Accepted for/Published in: JMIR Formative Research
Date Submitted: Aug 5, 2020
Date Accepted: Dec 8, 2020
Date Submitted to PubMed: Jan 5, 2021
Warning: This is an author submission that is not peer-reviewed or edited. Preprints - unless they show as "accepted" - should not be relied on to guide clinical practice or health-related behavior and should not be reported in news media as established information.

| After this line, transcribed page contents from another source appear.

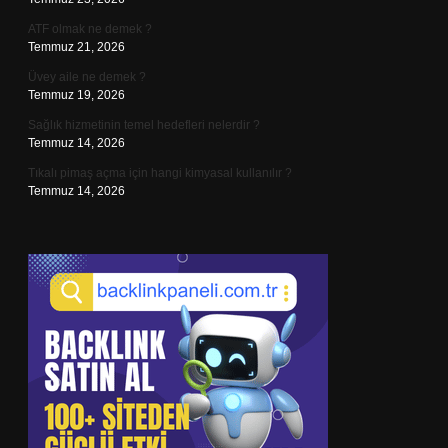
ATF olmak ne demek ?
Temmuz 21, 2026
Üvey aile ne demek ?
Temmuz 19, 2026
Sağlık hizmetinin temel hedefleri nelerdir ?
Temmuz 14, 2026
Tıkalı pimaş açma için hangi kimyasal kullanılır ?
Temmuz 14, 2026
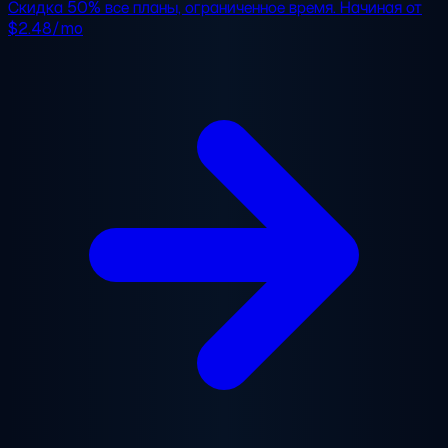
Скидка 50%
все планы, ограниченное время. Начиная от
$2.48/mo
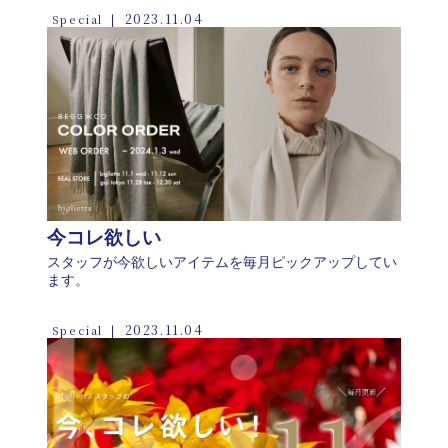
2023.11.04
Special
今コレ欲しい
スタッフが今欲しいアイテムを毎月ピックアップしてい
ます。
2023.11.04
Special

Mobile app-based Remote Patient Monitoring in Acute Medical Conditions: A Prospective Feasibility Study Exploring Digital Health Solutions Clinical Workload during the COVID Crisis.
ABSTRACT
Background:
Digital remote patient monitoring (RPM) can add value to virtual wards; this has become more apparent in the context of the COVID-19 pandemic. Healthcare providers are overwhelmed resulting in clinical teams spread more thinly. We aim to assess the impact of the introduction of an app-based RPM (Huma Therapeutics) on a clinician's workload in the context of a COVID-19 specific virtual ward.
Objective:
To assess if the implementation of a mobile app-based remote patient monitoring solution can impact clinician workload.
Methods:
A prospective feasibility study was carried out over one month where clinician workload was monitored, and full-time equivalents (FTE) savings equated. An NHS hospital repurposed a telephone-based respiratory virtual ward for COVID-19. Amber status (NHS definition) COVID-19 patients were monitored for 14 days post-discharge to help identify deteriorating patients earlier. A smartphone-based app was introduced to monitor data points submitted by the patients with telephone calls used for communication.
Results:
56 patients were enrolled in the app-based virtual ward. Digital RPM reduced the number of phone calls from a median total of 10 to 4 over the monitoring period. There was no change in the mean duration of phone calls (8.5minutes), and no reports of readmissions or mortality. This equates to a mean saving of 47.60 working hours. This translates to 3.30 fewer FTEs (raw phone call data), resulting in 1.1 fewer FTEs required to monitor 100 patients when adjusted for time spent reviewing app data. Individual clinicians were averaging 10.9 minutes per day.
Conclusions:
Smartphone-based RPM technologies may offer tangible reductions in clinician workload at a time of severe service strain. In this small pilot, we demonstrate the economic and operational impact digital RPM technology can have in improving working efficiency and reducing operational costs. Whilst this particular RPM solution was deployed for the COVID-19 pandemic, it may set a precedent for wider utilisation of digital RPM solutions in other clinical scenarios where increased care delivery efficiency is sought.